PURPOSE: Metastatic epidural spinal cord compression (MESCC) is radiologically defined as an epidural metastatic lesion causing the displacement of the spinal cord from its normal position in the vertebral canal. The purpose of this paper is the evaluation of the influence of timing of surgery on the chance of neurological recovery.

METHODS: This is a retrospective observational case-control study performed on patients with MESCC from solid tumors surgically treated at our institute from January 2010 to December 2016. Patients included were divided in two groups depending on surgery that was performed within or after 24 h the admission to the hospital. Neurological status was assessed with American Spine Injury Association (ASIA) Impairment Scale.

RESULTS: No statistically significant difference was observed in the variation of ASIA if surgery is performed within or after 24 h from the admission to the hospital.

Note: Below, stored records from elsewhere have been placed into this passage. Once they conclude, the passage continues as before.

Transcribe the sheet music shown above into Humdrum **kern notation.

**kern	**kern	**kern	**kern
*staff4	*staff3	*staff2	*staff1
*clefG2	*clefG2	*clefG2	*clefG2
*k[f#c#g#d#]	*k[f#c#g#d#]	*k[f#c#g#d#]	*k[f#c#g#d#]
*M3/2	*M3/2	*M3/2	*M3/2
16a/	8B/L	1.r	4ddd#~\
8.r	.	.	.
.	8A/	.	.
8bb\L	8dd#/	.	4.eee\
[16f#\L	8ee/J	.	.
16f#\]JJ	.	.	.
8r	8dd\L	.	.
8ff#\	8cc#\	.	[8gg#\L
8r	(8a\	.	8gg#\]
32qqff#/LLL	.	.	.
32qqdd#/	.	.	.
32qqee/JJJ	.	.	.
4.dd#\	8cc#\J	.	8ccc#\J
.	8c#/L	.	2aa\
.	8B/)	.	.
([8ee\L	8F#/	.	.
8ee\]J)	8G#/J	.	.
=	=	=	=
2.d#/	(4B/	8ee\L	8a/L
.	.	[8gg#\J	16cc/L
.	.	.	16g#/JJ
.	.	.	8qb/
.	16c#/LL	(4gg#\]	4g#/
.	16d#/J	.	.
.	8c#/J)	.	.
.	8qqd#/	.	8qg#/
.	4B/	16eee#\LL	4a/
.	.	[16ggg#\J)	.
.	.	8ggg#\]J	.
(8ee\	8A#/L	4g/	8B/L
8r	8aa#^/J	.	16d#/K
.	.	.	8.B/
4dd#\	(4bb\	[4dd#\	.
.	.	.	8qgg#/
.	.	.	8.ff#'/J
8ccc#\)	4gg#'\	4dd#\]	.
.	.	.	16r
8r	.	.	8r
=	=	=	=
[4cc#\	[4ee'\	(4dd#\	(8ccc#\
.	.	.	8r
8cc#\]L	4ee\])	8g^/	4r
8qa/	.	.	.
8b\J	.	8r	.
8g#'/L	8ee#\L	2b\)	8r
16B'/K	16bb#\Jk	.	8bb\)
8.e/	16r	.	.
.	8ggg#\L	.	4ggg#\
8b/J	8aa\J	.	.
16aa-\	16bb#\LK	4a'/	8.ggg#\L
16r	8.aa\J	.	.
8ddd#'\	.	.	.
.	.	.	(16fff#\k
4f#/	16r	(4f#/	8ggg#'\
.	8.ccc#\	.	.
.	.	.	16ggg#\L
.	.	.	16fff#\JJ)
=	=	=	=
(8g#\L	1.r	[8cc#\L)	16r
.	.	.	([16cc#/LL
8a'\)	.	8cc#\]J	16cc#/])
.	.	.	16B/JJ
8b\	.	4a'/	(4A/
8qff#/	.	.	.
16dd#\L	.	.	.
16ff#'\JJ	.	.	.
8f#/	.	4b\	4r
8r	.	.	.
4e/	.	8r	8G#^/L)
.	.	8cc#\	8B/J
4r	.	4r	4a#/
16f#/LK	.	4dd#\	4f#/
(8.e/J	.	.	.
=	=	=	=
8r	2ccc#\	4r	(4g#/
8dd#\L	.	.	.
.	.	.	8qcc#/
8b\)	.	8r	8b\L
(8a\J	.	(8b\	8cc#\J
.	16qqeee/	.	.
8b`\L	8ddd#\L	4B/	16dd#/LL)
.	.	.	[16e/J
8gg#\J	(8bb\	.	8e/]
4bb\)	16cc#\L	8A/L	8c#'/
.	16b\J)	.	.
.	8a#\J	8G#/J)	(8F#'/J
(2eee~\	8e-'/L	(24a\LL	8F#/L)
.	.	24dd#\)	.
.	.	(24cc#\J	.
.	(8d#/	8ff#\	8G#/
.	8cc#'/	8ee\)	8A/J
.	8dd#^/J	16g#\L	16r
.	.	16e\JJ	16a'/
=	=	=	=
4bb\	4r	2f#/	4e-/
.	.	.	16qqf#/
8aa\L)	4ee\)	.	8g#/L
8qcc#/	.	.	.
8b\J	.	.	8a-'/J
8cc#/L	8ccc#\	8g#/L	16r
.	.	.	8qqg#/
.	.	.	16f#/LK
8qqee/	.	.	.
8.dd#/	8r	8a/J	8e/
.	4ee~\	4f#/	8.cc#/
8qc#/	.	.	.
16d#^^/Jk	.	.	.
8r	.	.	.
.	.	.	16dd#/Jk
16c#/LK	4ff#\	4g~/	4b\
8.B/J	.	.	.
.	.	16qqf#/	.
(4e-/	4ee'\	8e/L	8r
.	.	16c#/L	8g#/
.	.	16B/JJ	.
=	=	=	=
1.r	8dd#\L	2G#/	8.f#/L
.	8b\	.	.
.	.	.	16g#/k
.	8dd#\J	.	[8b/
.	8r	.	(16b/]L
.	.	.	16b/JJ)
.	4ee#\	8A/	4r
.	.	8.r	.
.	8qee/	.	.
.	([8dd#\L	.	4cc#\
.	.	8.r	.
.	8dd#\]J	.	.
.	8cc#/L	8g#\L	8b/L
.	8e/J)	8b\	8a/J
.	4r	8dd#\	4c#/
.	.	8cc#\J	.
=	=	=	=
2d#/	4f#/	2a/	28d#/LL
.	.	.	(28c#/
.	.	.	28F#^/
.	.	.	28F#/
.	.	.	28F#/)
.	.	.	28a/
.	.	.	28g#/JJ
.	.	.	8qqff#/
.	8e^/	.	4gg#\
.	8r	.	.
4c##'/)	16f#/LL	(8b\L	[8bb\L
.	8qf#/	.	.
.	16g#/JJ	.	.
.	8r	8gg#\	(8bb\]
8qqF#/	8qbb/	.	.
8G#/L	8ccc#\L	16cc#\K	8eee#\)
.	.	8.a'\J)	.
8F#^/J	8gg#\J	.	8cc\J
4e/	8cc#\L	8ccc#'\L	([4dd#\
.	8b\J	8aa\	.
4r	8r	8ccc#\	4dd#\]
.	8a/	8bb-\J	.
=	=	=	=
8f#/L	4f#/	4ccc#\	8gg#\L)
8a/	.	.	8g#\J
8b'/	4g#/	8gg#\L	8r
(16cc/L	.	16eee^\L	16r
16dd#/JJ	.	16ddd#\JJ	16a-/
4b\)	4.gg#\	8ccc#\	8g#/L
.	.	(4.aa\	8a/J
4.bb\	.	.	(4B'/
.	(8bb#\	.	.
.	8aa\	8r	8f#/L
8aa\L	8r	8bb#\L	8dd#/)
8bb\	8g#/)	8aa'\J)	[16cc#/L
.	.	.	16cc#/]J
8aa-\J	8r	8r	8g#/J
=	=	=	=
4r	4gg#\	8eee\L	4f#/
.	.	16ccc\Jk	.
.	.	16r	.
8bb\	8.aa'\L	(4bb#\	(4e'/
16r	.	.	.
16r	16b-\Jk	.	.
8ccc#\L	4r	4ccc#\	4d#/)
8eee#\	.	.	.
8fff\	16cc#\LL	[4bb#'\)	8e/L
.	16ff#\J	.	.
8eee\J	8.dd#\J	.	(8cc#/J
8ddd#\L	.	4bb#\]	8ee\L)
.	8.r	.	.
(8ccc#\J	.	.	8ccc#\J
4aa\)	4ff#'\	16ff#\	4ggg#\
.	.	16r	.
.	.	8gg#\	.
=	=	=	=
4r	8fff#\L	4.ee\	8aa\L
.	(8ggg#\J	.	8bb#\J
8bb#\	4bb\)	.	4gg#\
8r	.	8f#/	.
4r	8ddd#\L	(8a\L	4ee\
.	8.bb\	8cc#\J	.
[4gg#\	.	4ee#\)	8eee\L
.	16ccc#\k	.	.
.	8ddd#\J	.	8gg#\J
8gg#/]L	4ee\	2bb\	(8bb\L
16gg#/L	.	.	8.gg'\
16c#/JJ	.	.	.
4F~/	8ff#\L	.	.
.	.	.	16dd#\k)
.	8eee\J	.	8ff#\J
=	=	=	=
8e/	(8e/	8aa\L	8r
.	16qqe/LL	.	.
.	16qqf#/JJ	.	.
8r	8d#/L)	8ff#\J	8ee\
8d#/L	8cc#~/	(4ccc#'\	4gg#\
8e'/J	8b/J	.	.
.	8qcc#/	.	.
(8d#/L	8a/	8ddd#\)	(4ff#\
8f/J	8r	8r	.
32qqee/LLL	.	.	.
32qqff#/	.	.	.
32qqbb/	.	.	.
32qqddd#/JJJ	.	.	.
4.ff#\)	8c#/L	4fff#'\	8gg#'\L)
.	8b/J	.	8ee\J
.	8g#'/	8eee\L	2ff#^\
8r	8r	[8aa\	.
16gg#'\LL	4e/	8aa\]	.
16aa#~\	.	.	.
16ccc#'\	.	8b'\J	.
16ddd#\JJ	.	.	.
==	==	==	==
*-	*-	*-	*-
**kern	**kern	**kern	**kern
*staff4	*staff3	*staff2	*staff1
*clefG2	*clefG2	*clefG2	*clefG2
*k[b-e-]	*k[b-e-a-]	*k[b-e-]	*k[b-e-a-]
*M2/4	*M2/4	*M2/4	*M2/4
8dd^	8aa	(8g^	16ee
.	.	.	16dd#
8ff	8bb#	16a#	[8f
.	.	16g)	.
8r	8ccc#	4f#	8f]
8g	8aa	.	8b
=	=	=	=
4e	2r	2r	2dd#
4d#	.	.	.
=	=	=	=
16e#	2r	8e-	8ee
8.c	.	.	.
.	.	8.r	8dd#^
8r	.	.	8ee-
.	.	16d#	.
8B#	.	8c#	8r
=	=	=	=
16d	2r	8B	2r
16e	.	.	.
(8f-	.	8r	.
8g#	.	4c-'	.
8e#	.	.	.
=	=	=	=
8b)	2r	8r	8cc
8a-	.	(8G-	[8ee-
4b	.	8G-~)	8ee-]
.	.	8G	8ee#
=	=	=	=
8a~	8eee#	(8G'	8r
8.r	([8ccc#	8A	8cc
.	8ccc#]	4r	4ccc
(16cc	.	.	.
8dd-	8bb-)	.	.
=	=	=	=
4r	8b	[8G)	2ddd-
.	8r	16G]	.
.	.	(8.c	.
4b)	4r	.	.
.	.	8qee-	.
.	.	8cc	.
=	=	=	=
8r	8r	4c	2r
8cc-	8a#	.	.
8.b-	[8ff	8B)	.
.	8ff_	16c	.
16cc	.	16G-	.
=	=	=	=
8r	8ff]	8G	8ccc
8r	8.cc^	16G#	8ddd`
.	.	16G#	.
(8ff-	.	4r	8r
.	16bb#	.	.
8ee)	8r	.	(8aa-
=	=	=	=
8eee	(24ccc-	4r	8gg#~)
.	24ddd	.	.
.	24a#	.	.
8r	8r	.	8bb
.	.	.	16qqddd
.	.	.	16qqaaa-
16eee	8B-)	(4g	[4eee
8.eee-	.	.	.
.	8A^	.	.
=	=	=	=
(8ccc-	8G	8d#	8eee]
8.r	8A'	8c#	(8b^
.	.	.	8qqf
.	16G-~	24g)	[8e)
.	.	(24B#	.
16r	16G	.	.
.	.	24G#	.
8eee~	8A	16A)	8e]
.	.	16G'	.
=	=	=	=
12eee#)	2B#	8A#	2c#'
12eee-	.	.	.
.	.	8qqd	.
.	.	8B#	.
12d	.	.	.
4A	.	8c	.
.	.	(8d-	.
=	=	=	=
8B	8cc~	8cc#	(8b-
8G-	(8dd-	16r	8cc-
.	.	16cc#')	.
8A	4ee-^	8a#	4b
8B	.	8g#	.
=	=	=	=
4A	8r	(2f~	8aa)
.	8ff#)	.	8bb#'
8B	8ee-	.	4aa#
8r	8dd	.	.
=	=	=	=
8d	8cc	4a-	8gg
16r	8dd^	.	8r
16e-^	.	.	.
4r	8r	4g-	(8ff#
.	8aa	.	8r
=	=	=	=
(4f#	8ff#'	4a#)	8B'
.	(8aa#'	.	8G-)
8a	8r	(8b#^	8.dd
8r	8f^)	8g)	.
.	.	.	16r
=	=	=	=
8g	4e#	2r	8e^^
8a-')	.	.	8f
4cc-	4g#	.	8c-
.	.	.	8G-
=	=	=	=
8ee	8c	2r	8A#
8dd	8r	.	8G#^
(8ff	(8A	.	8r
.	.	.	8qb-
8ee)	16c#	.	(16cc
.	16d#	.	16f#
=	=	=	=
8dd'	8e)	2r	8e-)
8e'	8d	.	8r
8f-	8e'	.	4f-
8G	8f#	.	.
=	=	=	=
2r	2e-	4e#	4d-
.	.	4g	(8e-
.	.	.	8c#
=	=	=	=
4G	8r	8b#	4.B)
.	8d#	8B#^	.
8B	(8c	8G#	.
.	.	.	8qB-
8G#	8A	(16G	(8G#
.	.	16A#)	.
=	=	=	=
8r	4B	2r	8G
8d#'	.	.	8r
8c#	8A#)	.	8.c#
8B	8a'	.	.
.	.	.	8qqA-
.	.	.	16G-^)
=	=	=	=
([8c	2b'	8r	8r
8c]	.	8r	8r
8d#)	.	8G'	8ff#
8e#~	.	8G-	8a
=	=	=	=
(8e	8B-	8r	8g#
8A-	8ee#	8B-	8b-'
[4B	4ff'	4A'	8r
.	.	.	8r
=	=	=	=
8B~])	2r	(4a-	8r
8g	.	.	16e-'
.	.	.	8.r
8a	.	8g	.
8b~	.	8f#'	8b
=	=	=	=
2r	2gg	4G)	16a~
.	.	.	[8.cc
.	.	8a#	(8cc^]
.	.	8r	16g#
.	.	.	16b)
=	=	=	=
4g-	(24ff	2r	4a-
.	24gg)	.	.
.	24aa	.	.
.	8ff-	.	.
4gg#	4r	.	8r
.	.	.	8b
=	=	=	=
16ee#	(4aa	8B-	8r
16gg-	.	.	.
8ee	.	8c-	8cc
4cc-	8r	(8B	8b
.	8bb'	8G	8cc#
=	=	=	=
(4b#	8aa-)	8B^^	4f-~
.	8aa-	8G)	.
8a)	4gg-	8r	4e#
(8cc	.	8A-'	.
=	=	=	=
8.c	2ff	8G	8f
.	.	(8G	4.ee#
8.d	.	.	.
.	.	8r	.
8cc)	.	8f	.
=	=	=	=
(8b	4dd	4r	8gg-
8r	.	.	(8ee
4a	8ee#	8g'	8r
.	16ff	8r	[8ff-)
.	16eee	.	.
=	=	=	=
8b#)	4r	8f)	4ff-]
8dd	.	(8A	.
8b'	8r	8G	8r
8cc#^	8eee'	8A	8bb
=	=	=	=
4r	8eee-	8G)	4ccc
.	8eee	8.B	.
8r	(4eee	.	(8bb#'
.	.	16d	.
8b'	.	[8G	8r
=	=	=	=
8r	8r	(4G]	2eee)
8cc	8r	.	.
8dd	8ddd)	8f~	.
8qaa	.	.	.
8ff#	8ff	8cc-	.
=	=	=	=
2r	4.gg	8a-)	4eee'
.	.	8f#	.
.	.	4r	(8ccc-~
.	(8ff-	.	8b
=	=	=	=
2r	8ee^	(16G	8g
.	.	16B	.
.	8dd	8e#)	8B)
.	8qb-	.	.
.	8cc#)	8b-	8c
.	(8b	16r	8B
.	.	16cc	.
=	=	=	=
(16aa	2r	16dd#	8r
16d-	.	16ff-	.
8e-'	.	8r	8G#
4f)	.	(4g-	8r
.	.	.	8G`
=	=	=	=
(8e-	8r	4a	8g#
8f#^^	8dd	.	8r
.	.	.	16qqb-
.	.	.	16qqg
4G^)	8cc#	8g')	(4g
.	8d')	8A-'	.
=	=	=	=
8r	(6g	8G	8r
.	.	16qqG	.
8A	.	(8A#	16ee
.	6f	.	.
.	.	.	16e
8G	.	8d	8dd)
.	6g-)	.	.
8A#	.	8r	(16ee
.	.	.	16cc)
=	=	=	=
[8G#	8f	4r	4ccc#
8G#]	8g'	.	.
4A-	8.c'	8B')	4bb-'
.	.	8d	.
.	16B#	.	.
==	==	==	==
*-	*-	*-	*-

A statistically significant difference was observed after surgery in each group in the improvement of neurological status. A statistically significant difference was reported in the early post-operative complications in patients surgically treated within 24 h.

CONCLUSION: MESCC management is challenge for spine surgeons and may represent an oncologic emergency and if not promptly diagnosed can lead to a permanent neurological damage. According to this study, there is no difference in the chance of neurological recovery if surgery is performed within or after 24 h the admission to hospital, but there is a greater rate of early post-operative complications when surgery is performed within 24 h from the admission to the hospital.